ABSTRACT

This study investigates the relationship between culinary practices and corporeality, that is, the perceptions, representations, and uses of the body, based on the assumption that the latter is shaped by symbolic, cultural systems. From March 2011 through January 2012, an in-depth ethnographic study of five Baianas de Acarajé, traditional street food vendors in Salvador, Bahia, Brazil, was conducted. These women describe how they prepare and sell acarajé as a practice involving sensory interaction with the colors, flavors, textures, and scents of the foods on both physical and emotional levels. This ability is acquired during childhood, as they listen to their mother and mimic her gestures. This mimesis, the constitution of inter-subjectivity in corporeal practices through reciprocity of perspectives, gestures, and intentions among the bodies that interact and understand one another creates an “imagistic metabolism” (Wulf, 2005) in which the “other” is internalized in the “self.” This aspect of “being a Baiana” is not promiscuous, but, rather, integral.

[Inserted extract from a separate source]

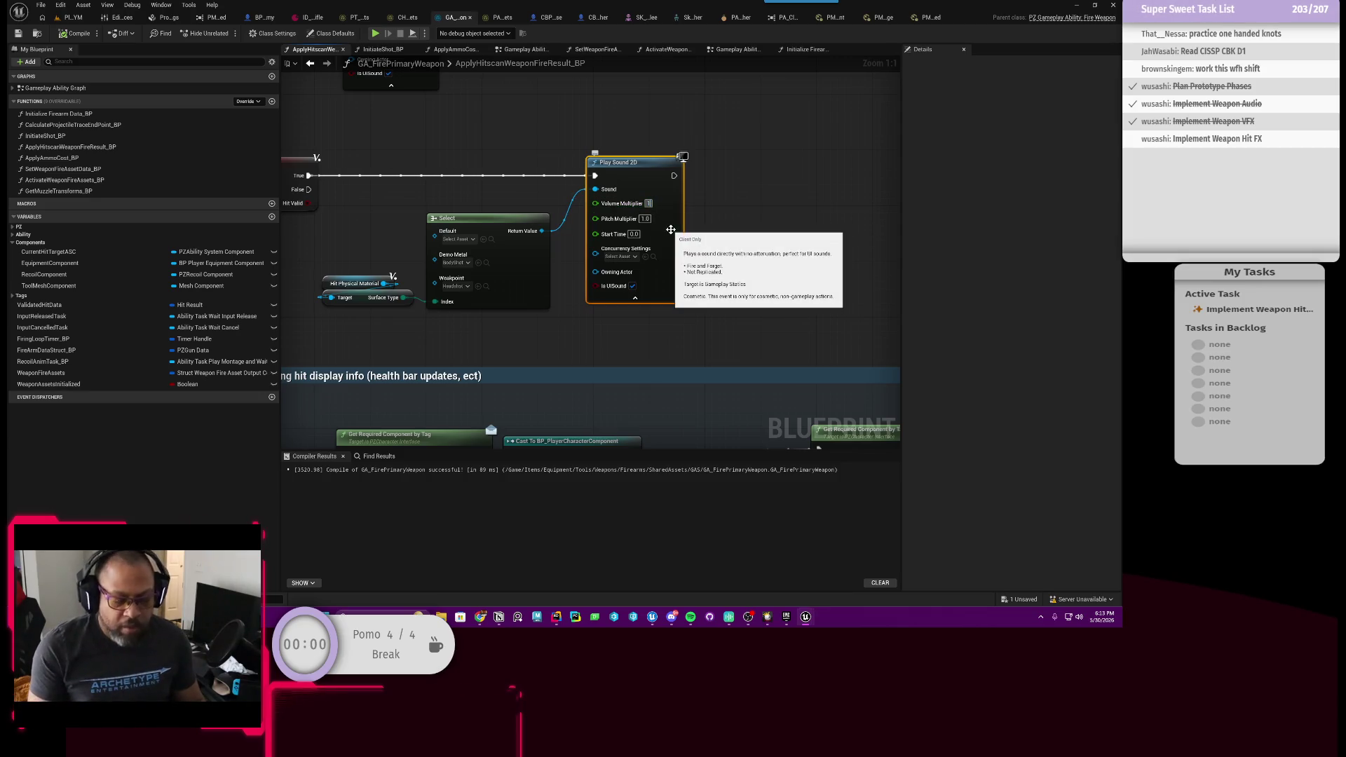
key("Return")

The body is seen as an amalgam of natural and supernatural, physical and spiritual, visible and invisible elements, standing at the core of the Candomblé religion, which constitutes the root of the secular trade of acarajé.

The Baianas thus developed what Merleau-Ponty called “synesthetic perception”: a complex corporeal knowledge, where knowing and feeling are indistinguishable. Such a relation seems to be widely lost in modern times, ruled out by a “bodiless rationality.” That knowledge-feeling is part of the daily life and food labor of the Baianas.